Jim is designing ICs, and he can't breadboard in any meaningful way.

In fact, I rarely breadboard, and then only very small snippets, just to see how a part behaves. I'd never breadboard a full product... it's better to go straight to the final multilayer board, and let the people in production build the first one for me. I don't simulate much, either, and again that would be just a snippet of the entire product.
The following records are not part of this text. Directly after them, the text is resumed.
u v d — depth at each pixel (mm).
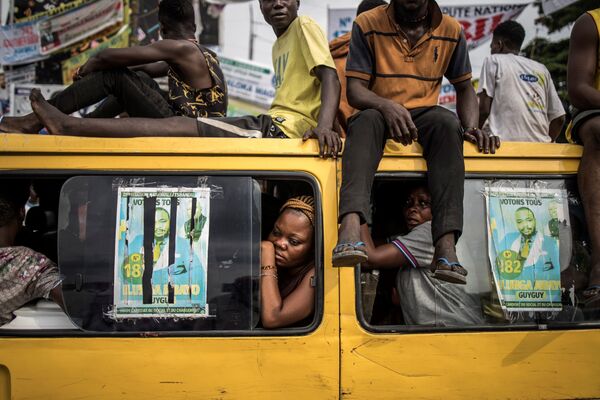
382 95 2893
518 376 2395
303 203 2562
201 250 2373
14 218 2641
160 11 3328
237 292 2365
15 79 6289
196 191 2412
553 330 2449
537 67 4477
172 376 2281
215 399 2277
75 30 6348
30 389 2260
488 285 2514
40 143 2422
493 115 4449
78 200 2391
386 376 2340
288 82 3182
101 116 3439
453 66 3014
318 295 2383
Jim has to simulate because the cost of spinning a wafer design is too high; he can't kluge, either!

John

Reply to
John Larkin

I have "blue-wired" some chips... it's called ion milling... but it's VERY expensive, yet a quick way to see if a patch is going to work.

...Jim Thompson

--
|  James E.Thompson, P.E.                           |    mens     |
|  Analog Innovations, Inc.                         |     et      |
|  Analog/Mixed-Signal ASIC\'s and Discrete Systems  |    manus    |
|  Phoenix, Arizona            Voice:(480)460-2350  |             |
|  E-mail Address at Website     Fax:(480)460-2142  |  Brass Rat  |
|       http://www.analog-innovations.com           |    1962     |
             
I love to cook with wine.      Sometimes I even put it in the food.
Reply to
Jim Thompson

...Jim Thompson

Nice to hear it from a real engineer. The method has nothing to do with MIT though. It is an old Prussian style education method, where a number of subjects are taught at the same time in sync (say surface integrals are introduced just before Maxwell eq's are discussed). Works great: you see the same topic in (usually several) different classes one after another. Now back to reality: very few schools other than MIT can afford this. I teach math at an engineering college (don't laugh or get angry with me now). All we hear is: keep students happy at all costs. That means: let them pick what they take and when they do that. Hard to pull that MIT trick here. I do spice my lectures with a bunch of examples from, say circuits, or mechanical engineering (gear tooth profiles, for example, or quantum chemistry stuff and telegraphy equation when I teach PDEs) but most of the time students do not understand applications themselves (it is hard to get them excited about transmission lines and microstrips when I only get blank stares from seniors when I say `transmission line'---they are all digital design majors nowadays). You can tell, I love engineering (and I work with a lot of `academic engineers') and I do try to get students excited about math but my usual approach (which finally relates to the topic of this thread) is rather subdued:

1) Analysing stuff in your head IS math or at least very akin to it. 2) Engineers rarely SEE what they are dealing with so for the most part they, too are dealing in abstractions.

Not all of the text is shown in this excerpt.